As their boats stole in to the shore, a sentinel called out in French, “Who goes there?”
“France,” answered a voice in French.
“What regiment?”
“The Queen’s,” again in good French, by a Scotchman who had seen service in France.
A little later another sentryman challenged them.
“What is that?”
The Scotchman whispered, “Provision boats. _Sh!_ the English will hear us!”
In this way they reached a point at the foot of the steep cliff. Twenty-four men started to climb up where it seemed impossible. As they kept on, others started up after them. Then came others, General Wolfe among the number. In a short time quite a large company, in red coats and Scotch kilts, had reached the top and dragged several small cannon after them. The French felt so safe from attack that the small guard on the Plains of Abraham, as the level top was called, was taken by surprise and easily overcome.
An alarm spread. A Frenchman on horseback came dashing over to Montcalm’s headquarters, gasping: “The English--on the Plains of Abraham!”
There was a great fight on top of that cliff. Wolfe was seen here--there--everywhere! But before the British drove the French back, the young general had fallen--shot three times.
“Shall I go for a surgeon?” asked an Englishman.
“There’s no need,” Wolfe whispered. “It’s all over with me.”
A little later a man shouted, “See how they run!”
“Who run?” repeated Wolfe, opening his eyes.
“The enemy, sir. They are giving way everywhere!”
Wolfe roused up long enough to send a brief order to the next in command, telling him just how to go ahead and capture the fort. Then he lay down wearily, smiling as he closed his eyes. “Now God be praised, I shall die in peace,” he said.
The French hero of Quebec also was shot through the body in that last short fight. “How long have I to live?” he asked.
“Not more than twelve hours,” said the surgeon in charge.
“So much the better,” said the dying Montcalm. “I am happy that I shall not live to see the surrender of Quebec.”
DANIEL BOONE, THE GREAT INDIAN FIGHTER OF KENTUCKY
Of all the great American hunters, trappers, and Indian fighters, Daniel Boone was the leader. He was born in Pennsylvania, but while still a boy he moved with his parents to North Carolina. Besides learning to do farm work and help his father at the loom and the forge, the
Boone boy found time for trapping, hunting, and learning the arts of a woodsman. Father Boone, though of Quaker descent, encouraged this son to go hunting and to learn the woodcraft of the Indians.

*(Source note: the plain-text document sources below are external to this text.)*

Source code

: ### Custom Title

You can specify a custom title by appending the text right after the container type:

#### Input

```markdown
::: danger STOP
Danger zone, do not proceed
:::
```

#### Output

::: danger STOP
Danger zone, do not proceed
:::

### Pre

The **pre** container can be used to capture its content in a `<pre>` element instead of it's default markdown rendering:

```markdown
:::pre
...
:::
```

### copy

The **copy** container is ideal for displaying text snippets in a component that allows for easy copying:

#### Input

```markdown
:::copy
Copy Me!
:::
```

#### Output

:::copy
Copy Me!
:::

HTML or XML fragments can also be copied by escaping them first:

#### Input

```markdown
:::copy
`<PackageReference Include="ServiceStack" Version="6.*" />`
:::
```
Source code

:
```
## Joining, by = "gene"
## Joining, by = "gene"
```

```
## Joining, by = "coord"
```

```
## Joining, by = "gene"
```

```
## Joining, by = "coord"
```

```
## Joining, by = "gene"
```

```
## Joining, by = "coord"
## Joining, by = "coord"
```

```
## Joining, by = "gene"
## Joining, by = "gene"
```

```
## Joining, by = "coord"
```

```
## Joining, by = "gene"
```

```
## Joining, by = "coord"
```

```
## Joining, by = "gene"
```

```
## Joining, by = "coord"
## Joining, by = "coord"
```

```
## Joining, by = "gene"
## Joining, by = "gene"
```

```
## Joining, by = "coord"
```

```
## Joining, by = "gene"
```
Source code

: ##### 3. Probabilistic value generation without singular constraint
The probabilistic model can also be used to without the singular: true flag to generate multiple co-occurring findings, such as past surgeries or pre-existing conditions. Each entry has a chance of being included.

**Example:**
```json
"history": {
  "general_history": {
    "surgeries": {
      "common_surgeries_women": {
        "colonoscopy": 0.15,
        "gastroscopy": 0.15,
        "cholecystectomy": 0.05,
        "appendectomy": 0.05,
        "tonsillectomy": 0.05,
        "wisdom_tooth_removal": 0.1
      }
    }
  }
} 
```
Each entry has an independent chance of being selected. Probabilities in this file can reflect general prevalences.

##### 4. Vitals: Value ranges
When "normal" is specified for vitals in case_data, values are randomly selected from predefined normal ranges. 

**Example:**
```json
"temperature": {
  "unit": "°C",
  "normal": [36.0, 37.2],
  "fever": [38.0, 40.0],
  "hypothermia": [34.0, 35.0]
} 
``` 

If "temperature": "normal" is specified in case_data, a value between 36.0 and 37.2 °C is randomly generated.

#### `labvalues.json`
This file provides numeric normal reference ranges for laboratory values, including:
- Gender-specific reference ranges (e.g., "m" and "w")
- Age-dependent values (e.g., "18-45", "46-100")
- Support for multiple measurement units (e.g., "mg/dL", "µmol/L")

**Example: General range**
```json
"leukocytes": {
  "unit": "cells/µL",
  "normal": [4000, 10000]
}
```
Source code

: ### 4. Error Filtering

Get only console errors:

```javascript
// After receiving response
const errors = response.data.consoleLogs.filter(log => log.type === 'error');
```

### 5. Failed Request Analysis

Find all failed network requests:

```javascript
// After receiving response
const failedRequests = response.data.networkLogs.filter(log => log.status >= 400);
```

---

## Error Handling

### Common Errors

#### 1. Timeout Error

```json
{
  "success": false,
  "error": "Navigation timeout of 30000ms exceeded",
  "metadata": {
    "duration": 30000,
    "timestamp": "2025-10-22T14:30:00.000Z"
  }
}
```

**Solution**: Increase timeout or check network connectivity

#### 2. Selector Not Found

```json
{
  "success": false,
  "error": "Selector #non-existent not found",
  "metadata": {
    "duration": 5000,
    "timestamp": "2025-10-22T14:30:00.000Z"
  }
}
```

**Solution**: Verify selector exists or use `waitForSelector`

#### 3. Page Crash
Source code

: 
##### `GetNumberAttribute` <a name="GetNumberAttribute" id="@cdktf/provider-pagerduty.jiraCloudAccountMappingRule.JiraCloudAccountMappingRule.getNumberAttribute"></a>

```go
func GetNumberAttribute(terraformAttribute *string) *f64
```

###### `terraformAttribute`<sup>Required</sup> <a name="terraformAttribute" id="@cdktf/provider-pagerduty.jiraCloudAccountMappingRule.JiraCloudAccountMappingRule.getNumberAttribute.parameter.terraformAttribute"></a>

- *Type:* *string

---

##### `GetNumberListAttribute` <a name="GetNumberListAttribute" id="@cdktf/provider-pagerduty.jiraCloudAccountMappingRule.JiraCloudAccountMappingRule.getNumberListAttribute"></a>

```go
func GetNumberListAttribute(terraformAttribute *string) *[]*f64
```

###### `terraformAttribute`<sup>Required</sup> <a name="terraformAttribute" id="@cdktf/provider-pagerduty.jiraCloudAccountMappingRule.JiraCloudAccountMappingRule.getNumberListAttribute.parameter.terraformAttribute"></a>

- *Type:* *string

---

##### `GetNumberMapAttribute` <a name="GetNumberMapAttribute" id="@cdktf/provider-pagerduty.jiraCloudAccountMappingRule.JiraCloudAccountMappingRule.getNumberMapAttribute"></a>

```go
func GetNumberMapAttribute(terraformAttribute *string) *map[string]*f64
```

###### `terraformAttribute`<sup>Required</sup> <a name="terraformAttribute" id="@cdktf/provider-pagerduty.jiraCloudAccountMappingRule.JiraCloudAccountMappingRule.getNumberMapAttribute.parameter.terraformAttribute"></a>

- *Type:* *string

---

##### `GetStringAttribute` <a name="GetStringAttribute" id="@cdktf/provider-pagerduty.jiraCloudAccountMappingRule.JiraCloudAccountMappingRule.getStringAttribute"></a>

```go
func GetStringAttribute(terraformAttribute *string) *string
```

When the lad was twelve his heart was delighted by the gift of a light rifle from his sensible father.
Of course, Daniel did not have much chance to go to school, but he acquired mathematics enough to fit him for the business of backwoods life and to make him a fair land surveyor. But he never had the gift of spelling. For many years a giant beech-tree was pointed out where he had had a bear-fight; it was a kind of monument to Daniel’s poor spelling. In the bark, high on its trunk, he had cut these crooked letters: “D. Boon cilled a bar on this tree in the year 1760.” Yet, although he did not spell even his own name correctly, Daniel Boone was the best educated of all the pioneers, for he had just the kind of knowledge that his country needed most at that time.